One of Putin’s St. Petersburg city hall colleagues told me years later that during his tenure as Sobchak’s deputy, Putin had received “a powerful inoculation against the democratic process.” He and Sobchak had ultimately fallen victim to the democratic menace in St. Petersburg, and now that Putin was running the country, he was restoring the late-Soviet mechanisms of control: he was building a tyranny of bureaucracy. The Soviet bureaucracy had been so unwieldy, incomprehensible, and forbidding that one could function within it only by engaging in corruption, using either money or personal favors as currency. That made the system infinitely pliant—which is why “special electoral culture” functioned so well.

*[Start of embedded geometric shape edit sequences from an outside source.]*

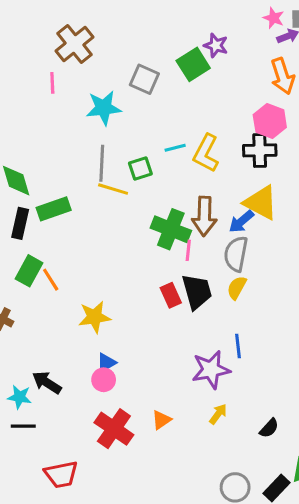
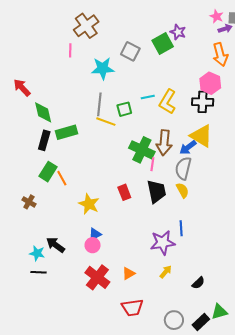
yellow semicircle: (237, 288) -> (182, 190), turned 119
red rectangle: (171, 295) -> (124, 192), moved
yellow star: (94, 317) -> (89, 204), turned 30
red trapezoid: (61, 474) -> (132, 308), moved

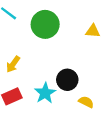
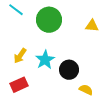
cyan star: (45, 93) -> (45, 60), moved

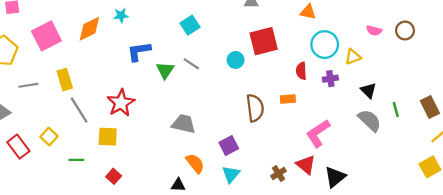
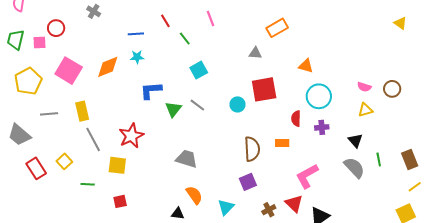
pink square: (46, 36) -> (69, 71), turned -36
yellow triangle: (353, 57) -> (365, 110), moved
purple square: (229, 145) -> (248, 182), moved
red square: (114, 176) -> (120, 201), turned 32

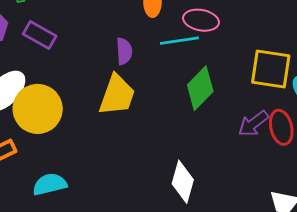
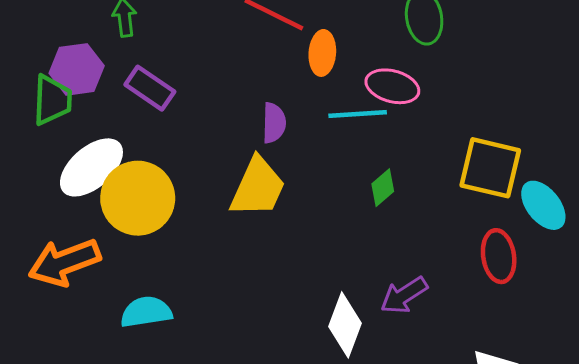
green diamond: (200, 88) -> (383, 188), size x0.6
purple arrow: (253, 124) -> (404, 295), moved

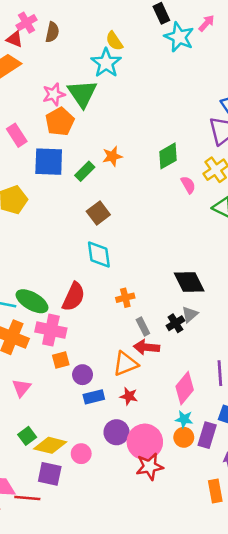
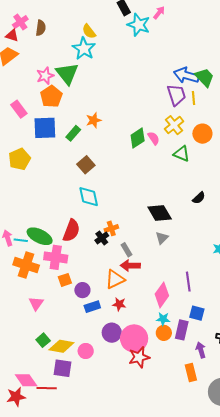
green diamond: (168, 156) -> (138, 138), moved
black cross: (175, 323) -> (102, 238), moved

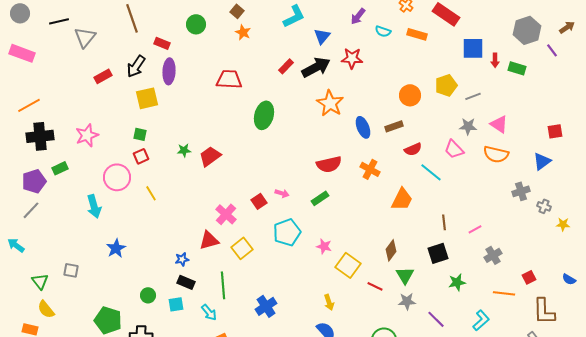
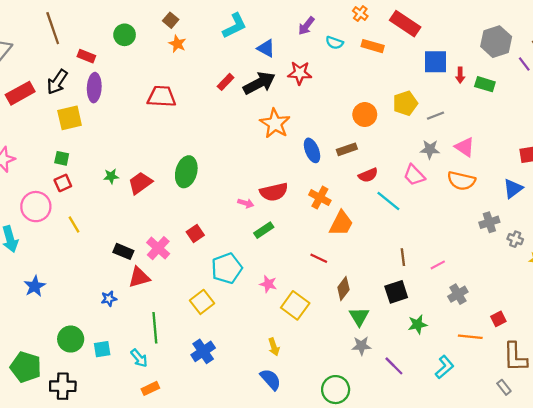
blue triangle: (322, 36) -> (266, 48), turned -42
red rectangle: (103, 76) -> (20, 93), size x1.4
green ellipse: (264, 115) -> (186, 172), moved
pink arrow: (282, 193) -> (246, 203), moved
orange trapezoid: (402, 199) -> (341, 223), moved
yellow square: (242, 248) -> (202, 302), moved
black rectangle: (186, 282) -> (123, 251), moved
red line: (375, 286) -> (319, 258), moved
green circle: (148, 295) -> (71, 339), size x1.5

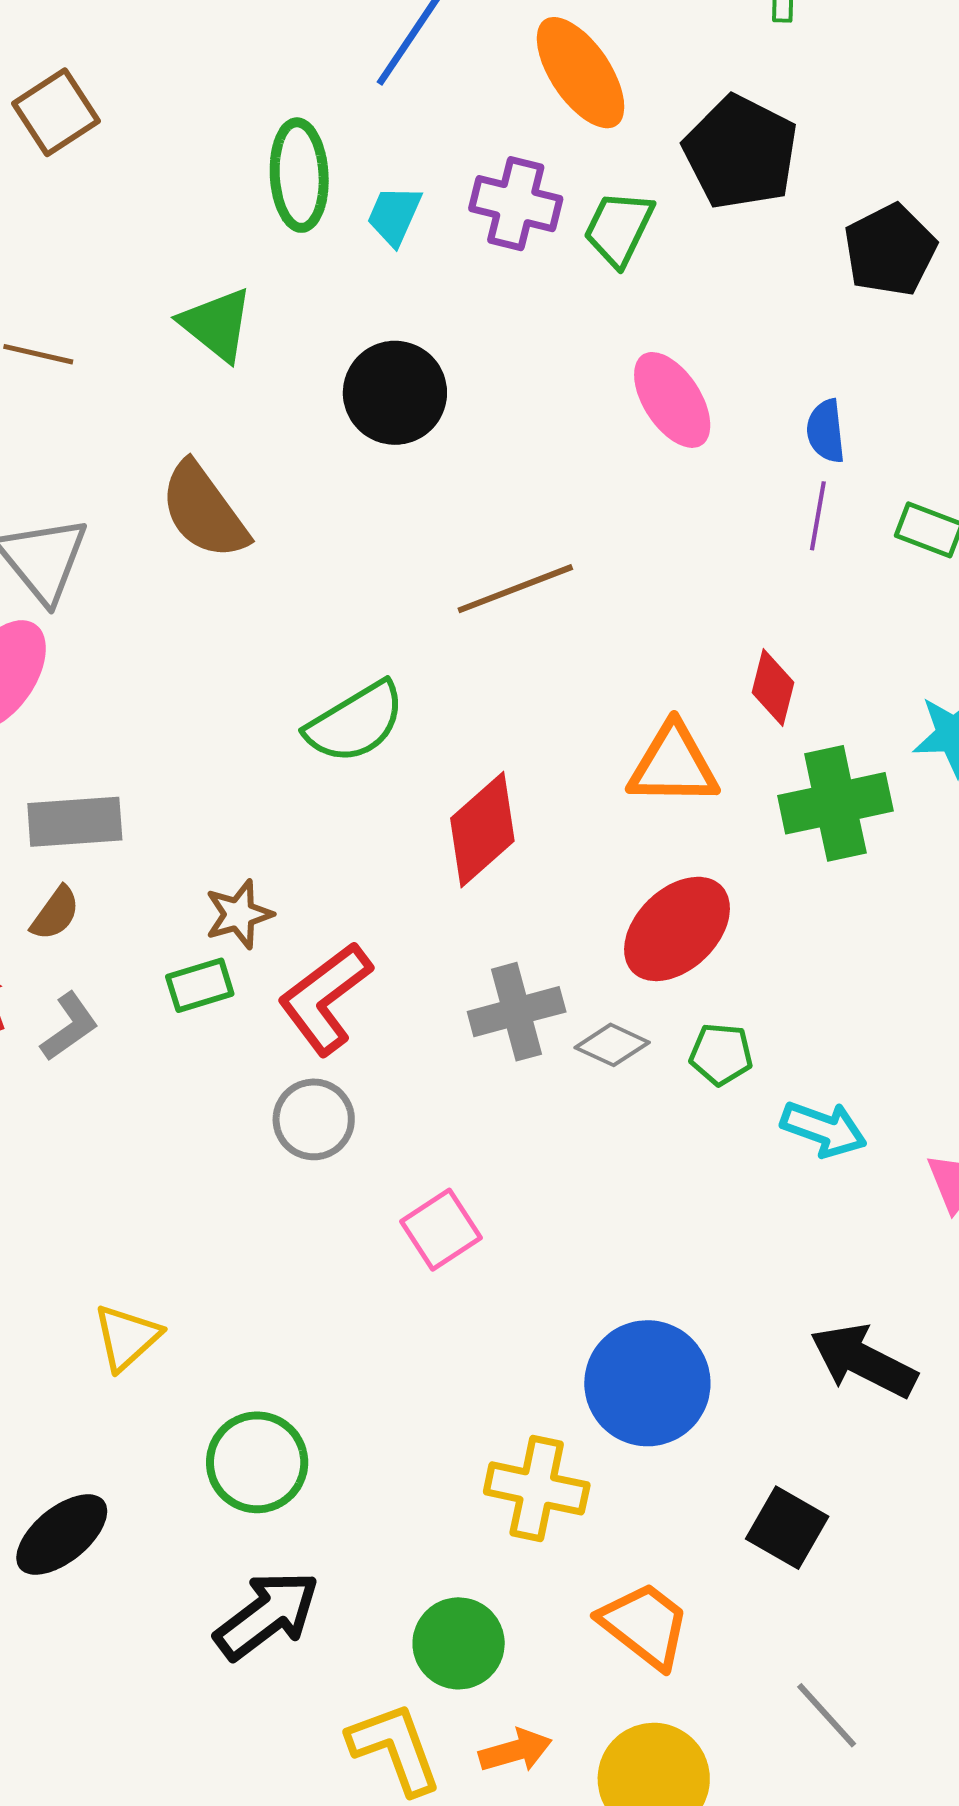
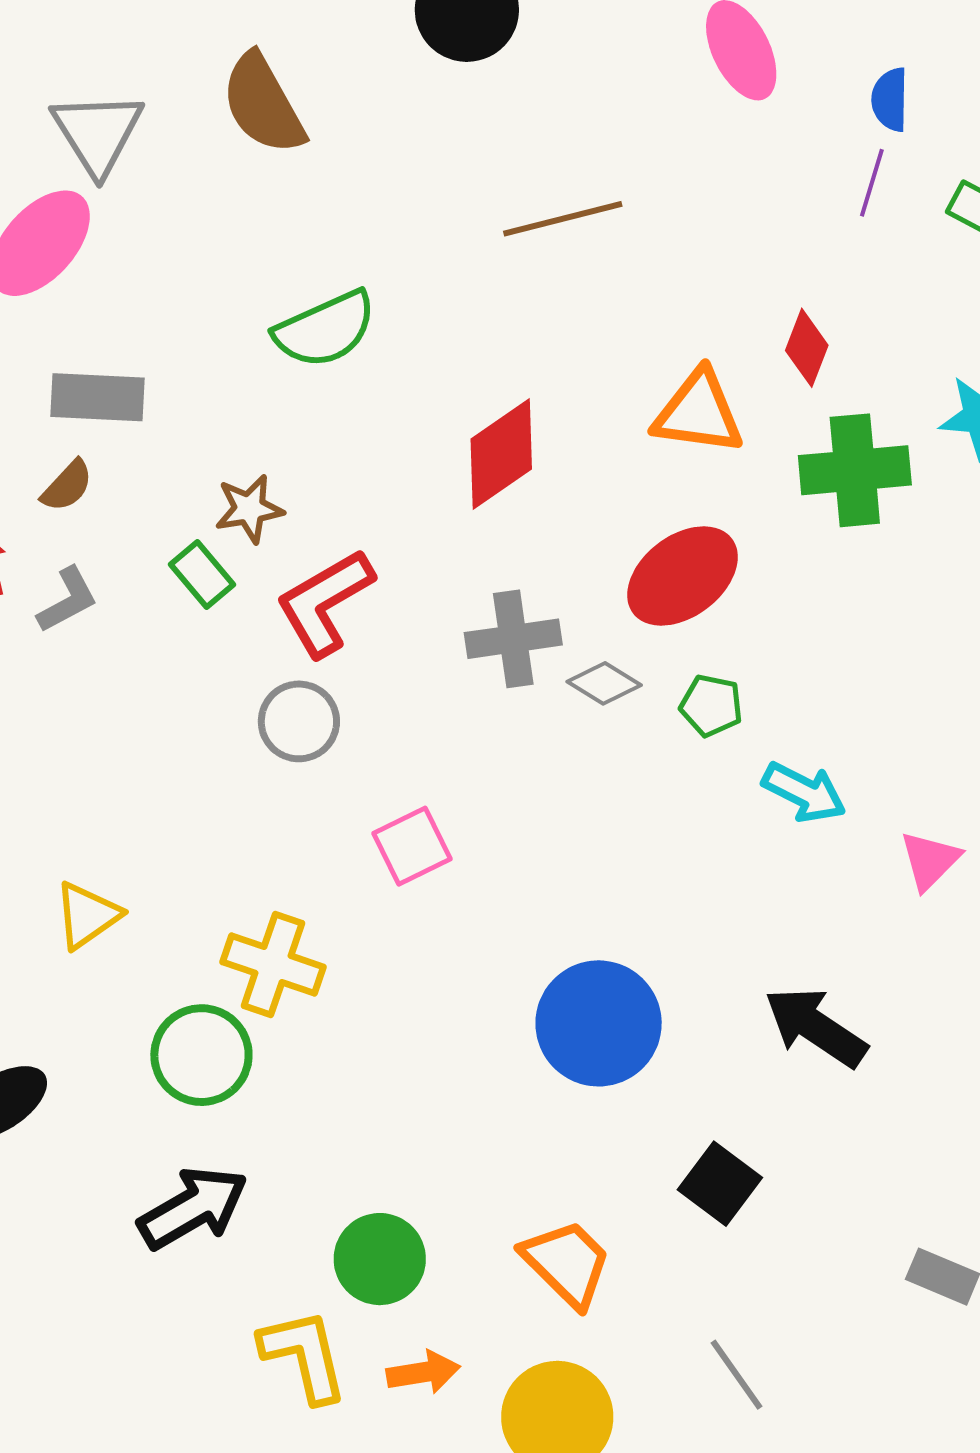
green semicircle: (355, 722) -> (325, 329), moved
green rectangle: (200, 985) -> (202, 575), turned 60
yellow cross: (537, 1488) -> (273, 964), moved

During the voting itself, international observers and Russian nongovernmental organizations documented a slew of violations, including: the deletion from the rolls of over a million very elderly people and other unlikely voters (when I went to cast my vote, I was able to see that my eighty-four-year-old grandmother’s name was in fact missing from the list; my voting precinct was also, coincidentally, located next door to an office of the ruling United Russia party); the delivery of prefilled ballots to a psychiatric ward; precinct staff arriving at an elderly voter’s home with a mobile ballot box and leaving hastily when they saw that she was planning to vote for someone other than Putin; and managers and school officials telling staff or students’ parents that contracts or financing depended on their vote. In all likelihood, none of these steps was dictated directly by the Kremlin; rather, following renewed Soviet instincts, individuals did what they could for their president.

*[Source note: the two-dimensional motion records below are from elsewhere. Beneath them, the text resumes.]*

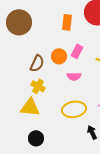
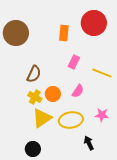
orange circle: (59, 56) -> (53, 94), moved
pink semicircle: (74, 76) -> (78, 91), moved, turned -56
yellow triangle: (30, 107) -> (42, 118), moved, turned -40

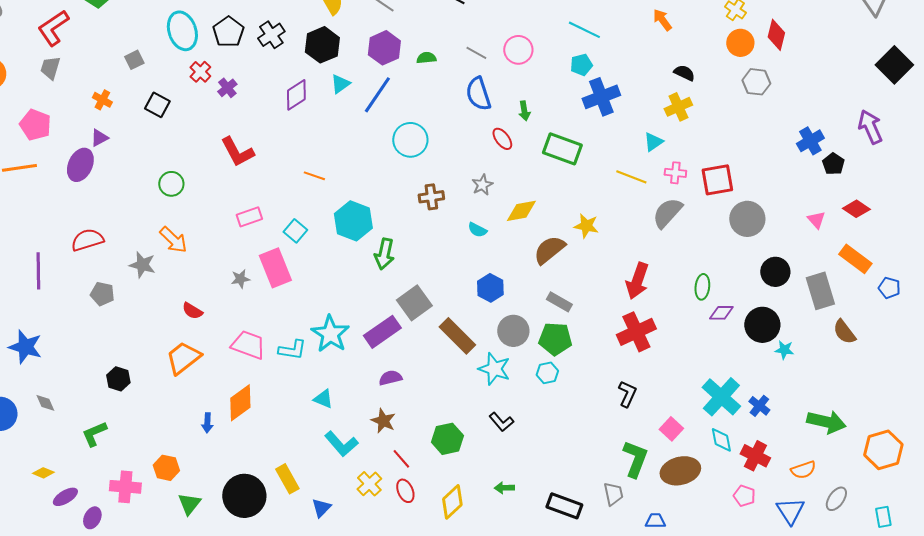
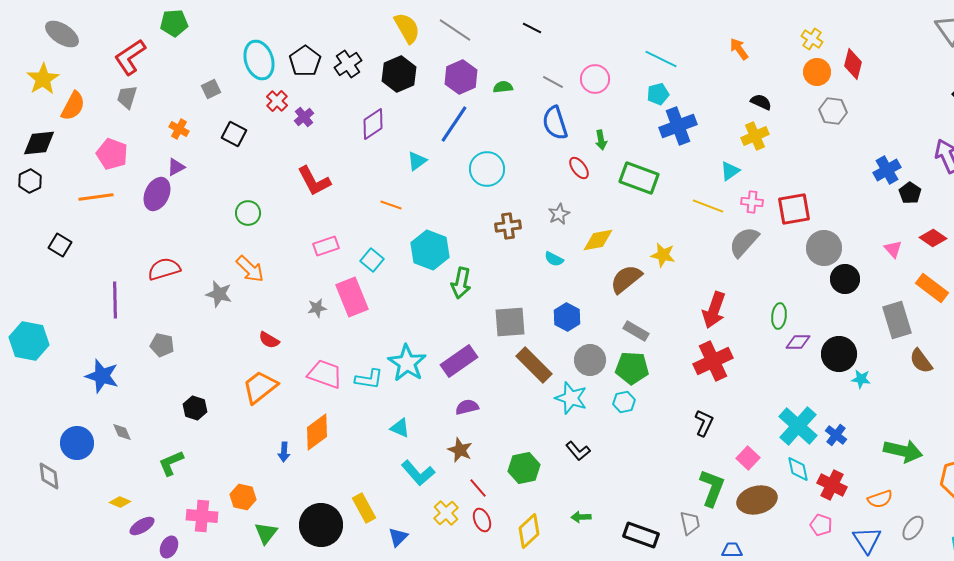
cyan triangle: (340, 84) -> (417, 161), moved
black circle: (775, 272) -> (845, 279), moved
gray pentagon: (102, 294) -> (162, 345), moved
gray square: (414, 303) -> (510, 322), moved, turned 32

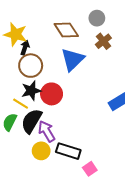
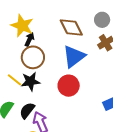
red circle: (52, 94) -> (69, 86), moved
yellow line: (21, 104) -> (14, 80), moved
black semicircle: (31, 121) -> (27, 111), size x0.7

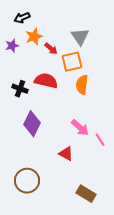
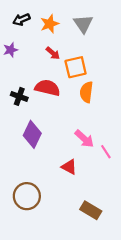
orange star: (34, 37) -> (50, 24), moved
gray triangle: (80, 37) -> (83, 24), moved

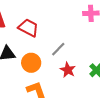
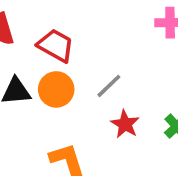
orange circle: (31, 63) -> (56, 89), moved

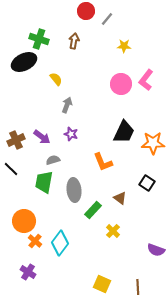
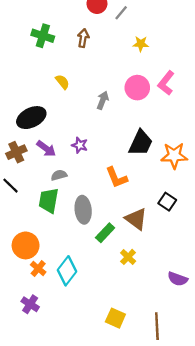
black ellipse: (24, 62) -> (31, 118), moved
gray arrow: (67, 105) -> (103, 100), moved
brown triangle: (120, 198) -> (136, 219), size x1.5

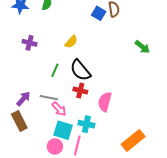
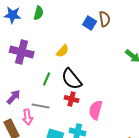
purple cross: (29, 43) -> (22, 52), size x1.6
purple arrow: (23, 99) -> (14, 97), moved
pink arrow: (59, 109) -> (28, 117), moved, turned 35

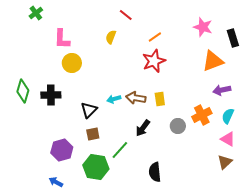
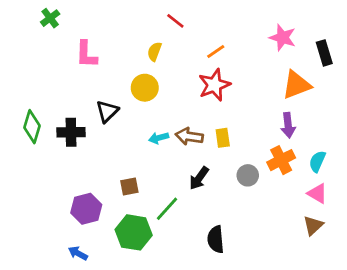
yellow circle: (72, 63) -> (145, 88), moved
purple arrow: (222, 90) -> (288, 125), moved, turned -84
black triangle: (89, 110) -> (107, 111), moved

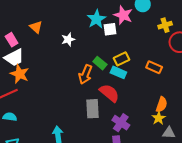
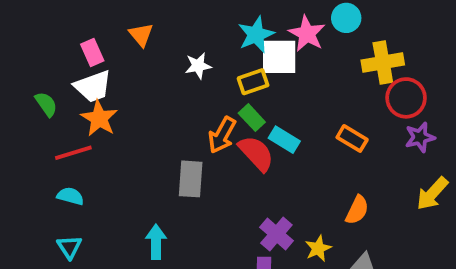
yellow cross: (165, 25) -> (383, 63), size x1.5
white square: (110, 29) -> (279, 57), size x1.5
yellow rectangle: (122, 59) -> (253, 82), moved
red semicircle: (109, 93) -> (256, 153), moved
gray rectangle: (92, 109) -> (191, 179), moved
yellow star: (159, 118) -> (318, 248), moved

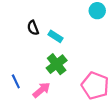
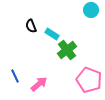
green cross: (57, 64) -> (67, 50), moved

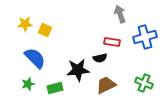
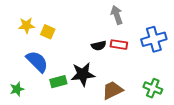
gray arrow: (120, 14) -> (117, 15), moved
black semicircle: (100, 58) -> (99, 46), moved
green star: (28, 84) -> (17, 89), moved
green rectangle: (55, 88) -> (58, 82), moved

During the campaign, opposition candidates constantly encountered refusals to print their campaign material, air their commercials, or even rent them space for campaign events. Yana Dubeykovskaya, who managed the campaign of nationalist-leftist economist Sergei Glazyev, told me that it took days to find a printing plant willing to accept Glazyev’s money. When the candidate tried to hold a campaign event in Yekaterinburg, the largest city in the Urals, the police suddenly kicked everyone out of the building, claiming there was a bomb threat. In Nizhny Novgorod, Russia’s third-largest city, electricity was turned off when Glazyev was getting ready to speak—and every subsequent campaign event in that city was held outdoors, since no one was willing to rent to the pariah candidate.